"Michael Clayton"と"Rendition"


写真クレジット:Warner Bros.
政治サスペンスものの悪玉は、男と相場が決まっていた。ジーン・ハックマンジャック・ニコルソンなどが得意とする役どころだ。政府中枢や大企業、巨大法律事務所などを舞台に、邪悪な陰謀を巡らせ、不法行為の証拠隠滅を図る。


そんなことができるのも男達が権力の頂点に立っていたからで、女達は彼らの秘書か妻、愛人という役回りだった。しかし、女性の大統領候補が生まれるかもしれない現在、女が巨悪に手を染めても少しも不思議はないだろう。

今月公開された政治サスペンス、ジョージ・クルーニー主演の "Michael Clayton"(監督・脚本:トニー・ギルロイ)と豪華キャストで見せる"Rendition"(監督:ギャヴィン・フッド)で、悪玉を演じたのが共に女だったというのも、そんな時代を反映している。

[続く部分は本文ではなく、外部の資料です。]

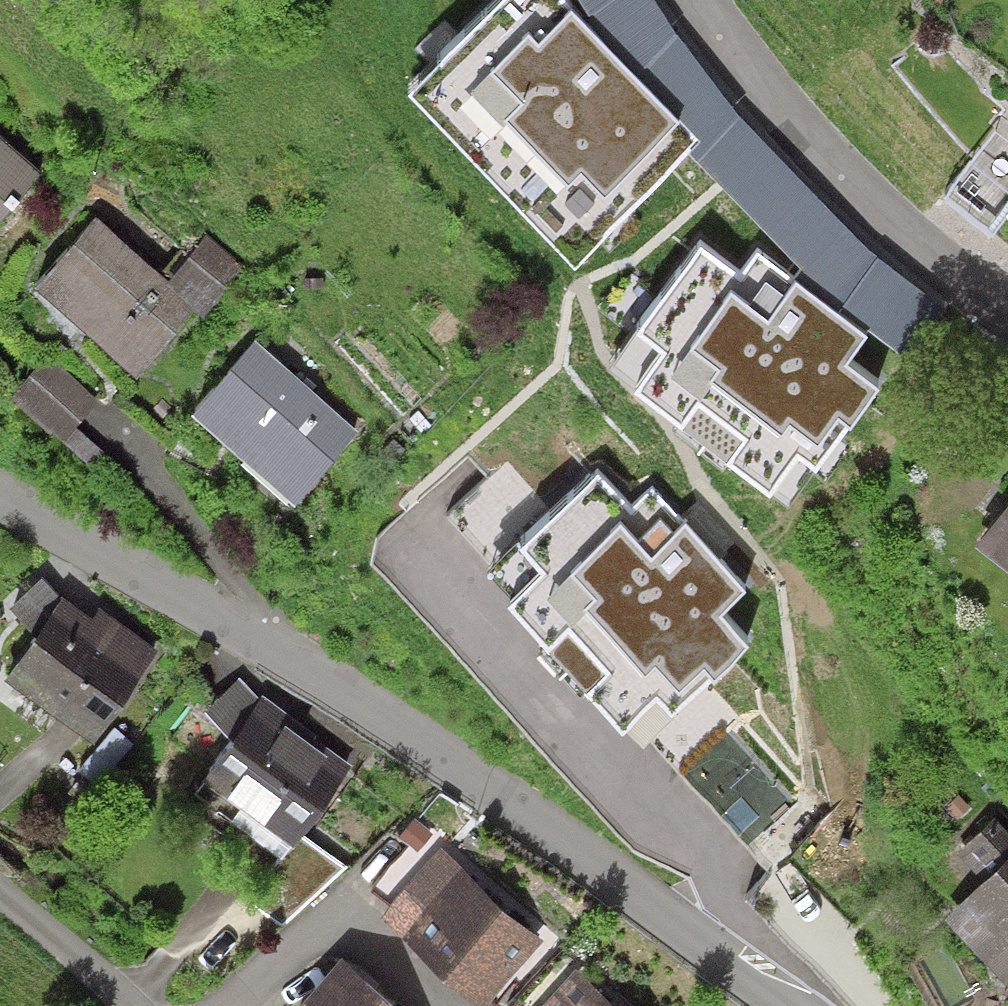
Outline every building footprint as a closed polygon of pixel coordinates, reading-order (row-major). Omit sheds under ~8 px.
[(564,0),(502,0),(404,97),(576,269),(692,155),(705,142),(593,29),(564,0)] [(653,0),(577,0),(593,29),(705,142),(692,155),(804,269),(932,379),(973,326),(877,257),(739,115),(674,32),(653,0)] [(41,165),(0,127),(0,210),(41,165)] [(167,271),(95,207),(35,275),(140,369),(197,304),(205,311),(248,263),(207,227),(167,271)] [(736,269),(698,240),(635,323),(662,343),(637,377),(685,413),(698,396),(743,430),(730,447),(769,477),(794,444),(812,458),(869,383),(832,354),(851,329),(749,252),(736,269)] [(357,426),(256,331),(190,400),(292,495),(357,426)] [(43,352),(10,386),(60,433),(92,399),(43,352)] [(1007,428),(1007,403),(996,419),(1007,428)] [(668,688),(730,635),(707,608),(727,591),(649,501),(630,518),(598,481),(536,533),(559,561),(546,573),(641,684),(655,673),(668,688)] [(973,533),(1007,560),(1007,488),(973,533)] [(59,592),(42,570),(7,598),(28,623),(2,661),(95,731),(151,659),(59,592)] [(255,695),(238,674),(203,702),(224,727),(198,765),(291,835),(348,762),(255,695)] [(992,807),(949,846),(972,871),(936,903),(1007,981),(1007,824),(992,807)] [(401,884),(444,840),(428,824),(372,881),(407,915),(420,902),(401,884)] [(545,934),(444,840),(401,884),(420,902),(407,915),(402,921),(483,998),(545,934)] [(345,944),(288,1005),(414,1005),(345,944)] [(574,971),(543,1005),(615,1005),(574,971)]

"Michael..."では、巨大企業の新任CEO役をティルダ・スウィントンが、"Rendition"ではCIAのテロ対策長官役をメリル・ストリープがそれぞれに演じて、強烈な印象を残した。

彼女たちは、セックスを利用したり、ただ性悪だったりする従来の悪女像とはまったく異なり、企業利益や対テロ戦争という大義のもと、平然と汚い仕事を指示する仕事人として描かれている。

作品としては、"Michael..." が断然良くできている。スウィントンの演じたCEOは、自社商品の致命的欠陥を暴く証拠をもみ消そうと、証拠書類を握る弁護士らを始末しようとする。女という記号よりも、30億ドルの民事訴訟を抱える小心者が抱えた心理的重圧がよく描かれて、ストリープの演じた悪玉よりも複雑で面白い。


写真クレジット:New Line Cinema

"Rendition"は、CIAの秘密活動 "Extraordinary Rendition"(特例拘置引き渡し)を描いている。旅行中にテロ容疑で拉致され、裁判もないまま第三国に送られ、そこで拷問による自白を強要された男性の事件を軸に話が進む。

ストリープは優雅にティーカップを持ちながら、拷問を電話で指示する役どころ。その生まれた時から持っているような権威的態度、面の皮まで厚くしたのではと思わせる演技はさすがだが、冷酷さが一面的でつまらない。

この一面性は作品全体を覆い、ブッシュ政権の対テロ政策に警鐘を鳴らす制作意図を台無しにしている。被害者を拷問から救うのが良心的米国人であるという結末も、いかにも英雄作りが得意なハリウッドという感じで白々しい。

脂肪を蓄えたスウィントンの胴回りや、ふてぶてしいストリープの口元。権力を手に入れると女も男と同じ風貌になるな、と妙な感慨をもった二作品だった。
"Michael Clayton"と"Rendition"の上映時間は共に2時間、市内主要シアターで上映中。